The statement continued: “Both the University and SU [student union] are working with Dean to address his concerns, and while it is fair to say we didn’t get things right immediately, we have been working closely with him to identify ways to make the university experience equally accessible to deaf students.
“Dean has access to a team of interpreters and a note-taker in all his classes and all video content for his course has subtitles. We are working with the SU to ensure fully qualified interpreters cover all of its events and it has made significant adjustments to student media to ensure it is accessible. These adjustments will become standard practice.”

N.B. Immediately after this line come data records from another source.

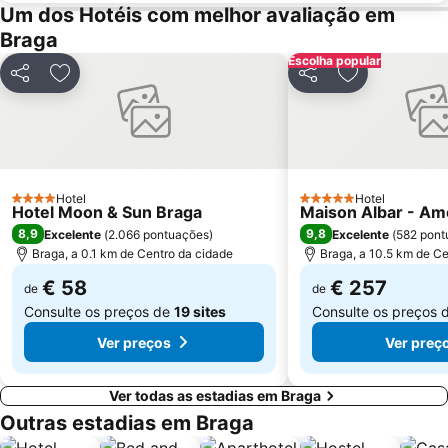
Mercado do Bolhão
Estádio Municipal de Braga - Estádio AXA
Um dos Hotéis com melhor avaliação em
Braga
Aldeia Rural Preservada de Quintandona
Palacio do Freixo
Escolha popular
Mindelo Beach
Bom Jesus do Monte
Partilhar
Adicionar aos favoritos
Partilhar
Adicionar aos
Caxinas Beach
Cascata do Tahiti - Ermida
do Cabedelo
Praia Fluvial do Taboão
Termas Romanas do Alto da Cividade
Estação de Caminhos de Ferro de Braga
Parque do Palácio de Cristal
Arrábida Shopping
Hotel
Hotel
4 Estrelas
5 Estrelas
Hotel Moon & Sun Braga
Praia de Esposende
Aquático de Fafe
Maison Albar - A
8,9
9,8
Excelente
(
2.066 pontuações
)
Excelente
(
582 pont
Azurara Beach
Centro Histórico de Guimarães
Braga, a 0.1 km de Centro da cidade
Braga, a 10.5 km de Ce
€ 58
€ 257
de
de
Consulte os preços de
19 sites
Consulte os preços 
Ver preços
Ver preç
Ver todas as estadias em Braga
Outras estadias em Braga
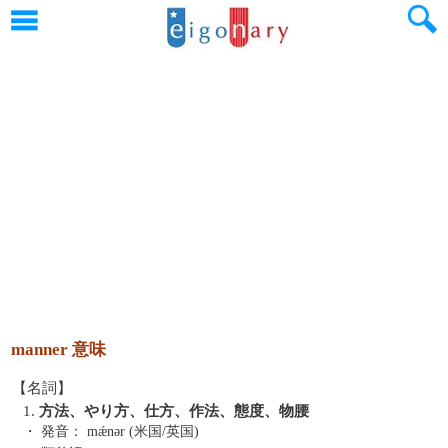
manner 意味
【名詞】
1.
方法、やり方、仕方、作法、態度、物腰
・ 発音：
mǽnər (米国/英国)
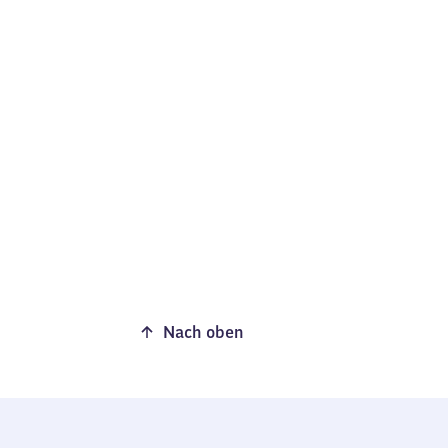
Nach oben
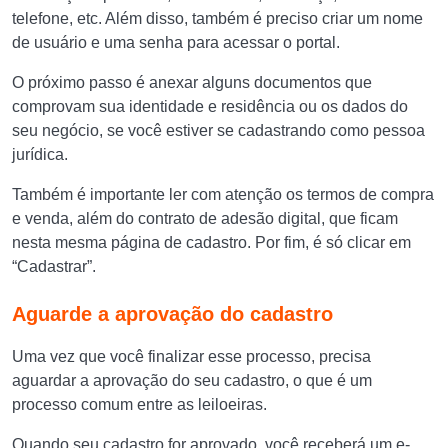
telefone, etc. Além disso, também é preciso criar um nome
de usuário e uma senha para acessar o portal.
O próximo passo é anexar alguns documentos que
comprovam sua identidade e residência ou os dados do
seu negócio, se você estiver se cadastrando como pessoa
jurídica.
Também é importante ler com atenção os termos de compra
e venda, além do contrato de adesão digital, que ficam
nesta mesma página de cadastro. Por fim, é só clicar em
“Cadastrar”.
Aguarde a aprovação do cadastro
Uma vez que você finalizar esse processo, precisa
aguardar a aprovação do seu cadastro, o que é um
processo comum entre as leiloeiras.
Quando seu cadastro for aprovado, você receberá um e-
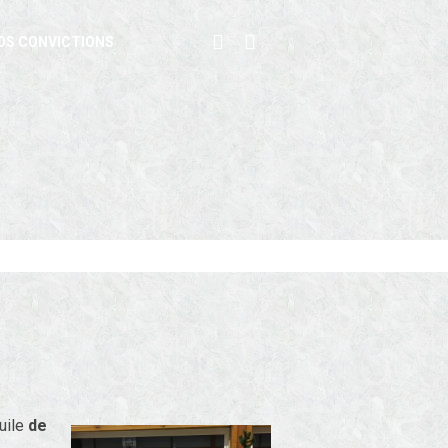
OS CONVICTIONS
uile
de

O'Brien, the NUS disabled students officer, said the experiences of people like Paolini and Kamitsis show how isolating it can be for disabled students when their needs are not met.

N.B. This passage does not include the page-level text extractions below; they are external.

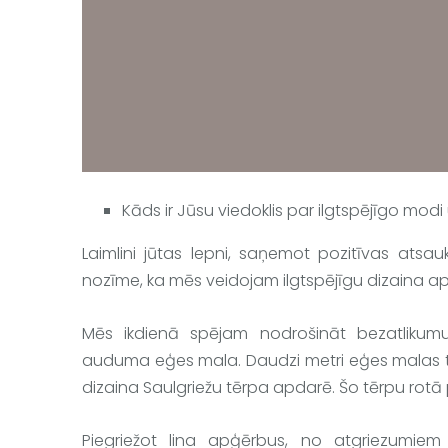
Kāds ir Jūsu viedoklis par ilgtspējīgo mod
Laimlini
 jūtas lepni, saņemot pozitīvas atsau
nozīme, ka mēs veidojam ilgtspējīgu dizaina a
Mēs ikdienā spējam nodrošināt bezatlikumu
auduma eģes mala. Daudzi metri eģes malas tiek 
dizaina Saulgriežu tērpa apdarē. Šo tērpu rotā 
Piegriežot lina apģērbus, no atgriezumie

"We often cannot participate in the same activities and to the same extent in our classes as our nondisabled peers," she said. "It then becomes our individual responsibility to sort out the problems which arise from the lack of access, spending hours doing so when we could be studying or doing activities with other students."
Richard Lane, head of communications at disability charity Scope, told BuzzFeed News experiences like those of Kamitsis and Paolini are all too common.
"We often hear from disabled university students who have faced issues accessing different locations on campus or who have not received the reasonable adjustments they require for things like lectures and exams," Lane said.
“We need to see universities provide disabled students with the personalised and tailored support they need. We also need to ensure that, for those who need it, the social care system adequately supports them so that they can attend and enjoy the university experience."